Olá. Ainda são duas da madrugada. Não consegui dormir mais do que uma hora. Acordei agora e do nada, como algumas vezes e quando menos esperamos acontece com as mulheres grávidas, me assaltou uma louca vontade de comer algo diferente: um cachorro-quente especial.

Acho que há mais de 20 anos que não saboreio um desses lanches. Eu me refiro a um lanche especial, e não daqueles magrinhos e só com dois ingredientes: um pãozinho anêmico e uma raquítica salsichinha com uma das pontas enfiada na latinha de molho ou de extrato de tomate. Lanchinhos que eram vendidos em muitos lugares, como no antigo parque de diversões do Play Center da Barra Funda e nas lanchonetes das Lojas Americanas (quem não é mais tão jovem saberá do que estou falando).
O cachorro-quente que desejo agora, e que havia em pouquíssimos lugares, era preparado com um robusto, corado e fresquinho pãozinho francês, recheado com duas belas salsichas levemente cozidas no vapor, muita batata-palha fininha e crocante, purê de batatas de verdade, saladinha com repolho, tomatinho, azeitonas e manjericão, queijo parmesão raladinho, maionese, uma pitadinha de mostarda e molho de tomate preparado demoradamente no fogão. Os americanos e os alemães podem dizer o que quiserem, nunca me convencerão de que o hot-dog deles é superior a esse cachorro-quente da minha juventude. Ninguém precisa me ensinar a história do hot-dog original e que ele não era preparado assim, com tantos ingredientes. Não me interessa esse lancheco mirrado e seco feito só um pãozinho e uma salsicha.

### Material fornecido
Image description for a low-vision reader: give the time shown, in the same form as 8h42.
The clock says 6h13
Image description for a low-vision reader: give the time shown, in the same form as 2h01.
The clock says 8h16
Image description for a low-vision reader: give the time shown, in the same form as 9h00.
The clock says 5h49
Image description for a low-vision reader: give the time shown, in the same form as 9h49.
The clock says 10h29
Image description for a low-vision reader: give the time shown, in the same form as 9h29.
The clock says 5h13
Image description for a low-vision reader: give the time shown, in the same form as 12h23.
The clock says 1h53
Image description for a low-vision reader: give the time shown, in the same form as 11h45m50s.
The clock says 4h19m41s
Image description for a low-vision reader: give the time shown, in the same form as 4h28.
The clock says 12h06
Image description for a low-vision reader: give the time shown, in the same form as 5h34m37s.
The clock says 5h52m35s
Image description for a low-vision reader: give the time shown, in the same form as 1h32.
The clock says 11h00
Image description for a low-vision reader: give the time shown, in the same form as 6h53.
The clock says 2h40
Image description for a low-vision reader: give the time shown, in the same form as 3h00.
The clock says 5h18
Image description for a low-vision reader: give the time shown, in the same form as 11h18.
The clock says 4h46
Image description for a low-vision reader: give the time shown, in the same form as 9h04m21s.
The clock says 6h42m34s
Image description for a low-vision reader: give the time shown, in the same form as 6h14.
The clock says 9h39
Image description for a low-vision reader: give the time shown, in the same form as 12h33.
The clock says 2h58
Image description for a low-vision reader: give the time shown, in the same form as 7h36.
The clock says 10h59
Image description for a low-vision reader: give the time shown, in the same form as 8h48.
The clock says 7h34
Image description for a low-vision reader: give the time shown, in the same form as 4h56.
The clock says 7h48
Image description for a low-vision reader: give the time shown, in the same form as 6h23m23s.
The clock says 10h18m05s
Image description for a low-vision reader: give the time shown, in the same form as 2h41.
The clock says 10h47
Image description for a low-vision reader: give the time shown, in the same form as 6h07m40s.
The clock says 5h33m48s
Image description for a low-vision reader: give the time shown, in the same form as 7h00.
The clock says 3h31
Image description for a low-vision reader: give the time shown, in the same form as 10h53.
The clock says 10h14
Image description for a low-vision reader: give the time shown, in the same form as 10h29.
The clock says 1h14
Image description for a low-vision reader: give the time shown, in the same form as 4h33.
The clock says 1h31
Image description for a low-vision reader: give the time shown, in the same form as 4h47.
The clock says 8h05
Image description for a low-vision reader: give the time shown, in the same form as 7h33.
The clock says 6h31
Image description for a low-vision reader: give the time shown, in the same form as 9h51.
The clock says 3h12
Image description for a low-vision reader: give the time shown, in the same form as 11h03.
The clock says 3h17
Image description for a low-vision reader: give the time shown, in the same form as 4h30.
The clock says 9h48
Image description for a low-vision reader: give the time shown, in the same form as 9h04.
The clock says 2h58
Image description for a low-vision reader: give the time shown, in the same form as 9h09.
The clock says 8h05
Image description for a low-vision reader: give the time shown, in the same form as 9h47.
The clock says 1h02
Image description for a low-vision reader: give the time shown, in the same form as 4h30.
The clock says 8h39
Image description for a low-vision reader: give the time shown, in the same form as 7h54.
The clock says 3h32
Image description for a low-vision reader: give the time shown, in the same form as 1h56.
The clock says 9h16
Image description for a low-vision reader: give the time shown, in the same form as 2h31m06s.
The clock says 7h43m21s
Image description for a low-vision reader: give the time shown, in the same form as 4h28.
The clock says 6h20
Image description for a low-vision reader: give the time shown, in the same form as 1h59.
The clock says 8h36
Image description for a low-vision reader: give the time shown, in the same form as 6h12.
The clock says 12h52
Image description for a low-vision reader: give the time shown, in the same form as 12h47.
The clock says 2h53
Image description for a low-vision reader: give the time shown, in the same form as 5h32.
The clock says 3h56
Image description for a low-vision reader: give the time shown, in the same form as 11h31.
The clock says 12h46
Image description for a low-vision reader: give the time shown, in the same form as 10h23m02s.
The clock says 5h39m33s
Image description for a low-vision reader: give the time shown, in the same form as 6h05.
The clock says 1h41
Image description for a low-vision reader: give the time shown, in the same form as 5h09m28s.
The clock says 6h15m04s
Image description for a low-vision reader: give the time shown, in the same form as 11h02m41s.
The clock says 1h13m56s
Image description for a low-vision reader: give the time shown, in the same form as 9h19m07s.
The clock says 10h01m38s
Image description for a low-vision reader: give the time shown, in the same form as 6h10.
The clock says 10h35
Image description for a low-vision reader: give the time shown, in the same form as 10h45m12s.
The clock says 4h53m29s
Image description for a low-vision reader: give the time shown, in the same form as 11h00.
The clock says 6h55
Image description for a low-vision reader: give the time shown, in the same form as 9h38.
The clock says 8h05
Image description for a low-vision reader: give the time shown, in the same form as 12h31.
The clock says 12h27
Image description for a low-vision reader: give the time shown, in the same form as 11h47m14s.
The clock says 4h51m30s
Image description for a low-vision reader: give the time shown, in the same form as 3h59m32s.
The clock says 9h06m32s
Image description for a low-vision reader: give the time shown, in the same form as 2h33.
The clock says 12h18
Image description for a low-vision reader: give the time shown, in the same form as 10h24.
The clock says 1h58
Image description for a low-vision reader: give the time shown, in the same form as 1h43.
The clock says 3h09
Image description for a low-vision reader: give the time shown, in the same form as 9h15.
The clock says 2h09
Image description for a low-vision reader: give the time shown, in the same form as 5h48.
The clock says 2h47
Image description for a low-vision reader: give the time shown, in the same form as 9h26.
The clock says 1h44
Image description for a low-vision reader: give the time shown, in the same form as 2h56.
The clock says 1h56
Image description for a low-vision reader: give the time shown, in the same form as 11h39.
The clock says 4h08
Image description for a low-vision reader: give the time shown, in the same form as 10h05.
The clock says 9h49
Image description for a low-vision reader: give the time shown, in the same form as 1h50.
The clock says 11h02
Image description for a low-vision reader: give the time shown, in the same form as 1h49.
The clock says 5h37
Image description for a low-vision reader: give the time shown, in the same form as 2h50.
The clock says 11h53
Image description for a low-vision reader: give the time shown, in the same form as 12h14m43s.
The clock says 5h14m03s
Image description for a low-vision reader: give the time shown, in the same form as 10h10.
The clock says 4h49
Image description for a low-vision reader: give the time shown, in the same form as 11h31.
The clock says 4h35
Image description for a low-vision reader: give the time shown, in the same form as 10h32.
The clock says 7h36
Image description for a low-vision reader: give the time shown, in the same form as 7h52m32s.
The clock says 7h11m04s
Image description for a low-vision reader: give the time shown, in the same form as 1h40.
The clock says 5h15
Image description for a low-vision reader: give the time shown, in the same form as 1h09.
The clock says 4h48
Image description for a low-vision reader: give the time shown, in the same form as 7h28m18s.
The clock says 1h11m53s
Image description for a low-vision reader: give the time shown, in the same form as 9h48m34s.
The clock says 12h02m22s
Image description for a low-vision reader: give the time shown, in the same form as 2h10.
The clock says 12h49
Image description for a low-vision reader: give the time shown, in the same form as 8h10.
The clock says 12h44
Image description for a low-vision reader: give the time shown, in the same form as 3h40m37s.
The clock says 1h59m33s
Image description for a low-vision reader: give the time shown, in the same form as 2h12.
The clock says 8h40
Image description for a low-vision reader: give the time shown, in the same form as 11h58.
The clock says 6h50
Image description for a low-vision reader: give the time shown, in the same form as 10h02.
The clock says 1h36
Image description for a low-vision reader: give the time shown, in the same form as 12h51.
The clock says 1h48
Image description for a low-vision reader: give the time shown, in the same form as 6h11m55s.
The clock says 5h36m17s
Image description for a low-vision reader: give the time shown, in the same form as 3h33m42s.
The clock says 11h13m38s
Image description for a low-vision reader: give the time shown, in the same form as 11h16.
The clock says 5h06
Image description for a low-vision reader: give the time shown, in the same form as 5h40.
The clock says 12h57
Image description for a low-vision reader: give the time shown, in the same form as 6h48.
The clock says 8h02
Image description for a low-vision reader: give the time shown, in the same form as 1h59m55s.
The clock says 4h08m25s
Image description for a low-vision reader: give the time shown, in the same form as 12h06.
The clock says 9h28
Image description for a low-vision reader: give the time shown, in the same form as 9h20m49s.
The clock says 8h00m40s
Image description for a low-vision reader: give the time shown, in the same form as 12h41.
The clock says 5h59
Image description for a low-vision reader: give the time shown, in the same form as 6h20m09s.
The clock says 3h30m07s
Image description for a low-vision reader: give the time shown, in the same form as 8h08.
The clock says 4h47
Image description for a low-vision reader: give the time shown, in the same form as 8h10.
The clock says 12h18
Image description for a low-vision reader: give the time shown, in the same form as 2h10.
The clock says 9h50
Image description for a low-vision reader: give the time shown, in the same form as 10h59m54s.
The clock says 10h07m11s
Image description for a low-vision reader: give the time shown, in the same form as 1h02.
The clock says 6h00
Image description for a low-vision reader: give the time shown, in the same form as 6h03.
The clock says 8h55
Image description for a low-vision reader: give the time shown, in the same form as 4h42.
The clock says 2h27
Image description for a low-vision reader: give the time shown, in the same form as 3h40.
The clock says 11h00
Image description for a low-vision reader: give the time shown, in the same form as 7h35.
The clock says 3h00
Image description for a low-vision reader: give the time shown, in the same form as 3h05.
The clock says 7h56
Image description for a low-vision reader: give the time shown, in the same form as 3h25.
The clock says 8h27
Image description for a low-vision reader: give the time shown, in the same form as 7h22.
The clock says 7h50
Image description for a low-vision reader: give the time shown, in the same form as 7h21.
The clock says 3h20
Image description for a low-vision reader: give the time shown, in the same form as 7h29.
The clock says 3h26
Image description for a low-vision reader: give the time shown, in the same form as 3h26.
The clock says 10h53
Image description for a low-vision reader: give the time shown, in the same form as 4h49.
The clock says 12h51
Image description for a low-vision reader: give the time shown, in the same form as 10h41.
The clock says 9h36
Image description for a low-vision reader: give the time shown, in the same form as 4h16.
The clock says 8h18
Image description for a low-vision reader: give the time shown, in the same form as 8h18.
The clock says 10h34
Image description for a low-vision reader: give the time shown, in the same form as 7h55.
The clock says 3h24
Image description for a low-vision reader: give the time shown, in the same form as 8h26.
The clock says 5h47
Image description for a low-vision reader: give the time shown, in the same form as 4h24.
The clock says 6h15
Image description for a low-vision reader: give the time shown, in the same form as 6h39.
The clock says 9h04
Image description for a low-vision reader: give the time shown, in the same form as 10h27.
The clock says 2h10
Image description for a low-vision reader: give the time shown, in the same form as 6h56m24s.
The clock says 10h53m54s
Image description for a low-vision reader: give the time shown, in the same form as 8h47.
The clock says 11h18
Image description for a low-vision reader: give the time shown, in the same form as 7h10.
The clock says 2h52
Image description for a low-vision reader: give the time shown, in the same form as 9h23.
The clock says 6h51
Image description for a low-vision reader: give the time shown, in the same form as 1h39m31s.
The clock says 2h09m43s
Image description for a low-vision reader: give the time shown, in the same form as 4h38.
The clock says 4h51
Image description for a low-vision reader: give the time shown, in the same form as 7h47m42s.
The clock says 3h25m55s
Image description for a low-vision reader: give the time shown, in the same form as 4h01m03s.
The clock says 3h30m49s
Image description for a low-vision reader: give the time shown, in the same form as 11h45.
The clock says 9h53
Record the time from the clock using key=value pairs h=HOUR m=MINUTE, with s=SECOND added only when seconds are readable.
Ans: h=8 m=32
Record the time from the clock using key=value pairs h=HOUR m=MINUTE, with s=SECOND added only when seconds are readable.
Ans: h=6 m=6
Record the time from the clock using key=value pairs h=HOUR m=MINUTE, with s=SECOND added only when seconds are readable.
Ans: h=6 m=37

### Enunciado
Por favor, escreva a continuação do texto sobre o cachorro-quente especial, começando logo depois da última frase.

### Resultado do exercício
Naquela época raramente a gente conseguia encontrar esses cachorros-quentes diferenciados. Do lado do Shopping Lapa, na Zona Oeste paulistana, havia um senhor de cabelos brancos e muito gentil que era mestre em preparar lanches assim. Duas mulheres o ajudavam. Enquanto uma cortava os pães, esquentava as salsichas e o molho e o senhor montava e entregava os lanches, a outra recebia e dava o troco. Na hora do almoço a fila começava a se formar do lado do carrinho e se estendia até dobrar o quarteirão. Seu filho o ajudava, indo a toda hora até a padaria do lado pra comprar pãezinhos quentes. Apesar de haver muitos bons restaurantes dentro do shopping e nas ruas laterais, funcionários e gerentes de lojas, das agências bancárias, professoras das escolas vizinhas e as pessoas que passavam iam engrossando a fila para saborear aquela iguaria.
E essa vontade de comer um lanche de tal magnitude me chegou acompanhada de uma taça de vinho tinto, dá pra acreditar? No lugar de uma tradicional latinha de coca-cola ou de guaraná, um saboroso vinho. Ainda que não seja o melhor acompanhamento para um lanche, não haveria melhor troca, porque aprecio um bom vinho e nesse momento é isso que o meu paladar pede. Mas onde encontrarei esses tesouros agora?

Dizem que nas altas horas da noite, quando todas as lojas estão de portas fechadas, é que de repente o estômago de uma grávida tem os desejos mais estranhos, e mesmo se a despensa da casa estiver repleta de comida, de bolos, pães, queijos, cremes, bebidas, doces e outras guloseimas, o companheiro dela não encontrará ali o que ela deseja. E nem adianta tentar enganar uma mulher com fome, muito menos uma mulher nesse divino estado de encantamento, quando são capazes de me deixar ainda mais encantado e apaixonado por todas elas.
No meu caso, os armários da cozinha estão só de enfeite nas paredes, completamente vazios há mais de um ano. Não há louças, fogão nem geladeira no apartamento. Até água aqui, só de torneira. Se não fossem dois guarda-roupas abarrotados de livros, com duas calças e meia dúzia de camisas, e um velho e puído sofá onde estendo meu esqueleto, meu apartamentinho estaria completamente vazio. Suas paredes nem devem perceber quando entro ou saio. Na verdade, apesar do meu corpo estendido nas almofadas, nem mesmo eu sei se ainda estou aqui.
Pois bem, vou começar a ler mais um livro, na esperança de que a insônia me esqueça e o sono venha. Aí, tentarei dormir para abortar essa imensa vontade do cachorro-quente e do vinho. Dormir para esquecer pelo menos por algumas horas muitos outros desejos impossíveis que venho acumulando durante estes últimos anos.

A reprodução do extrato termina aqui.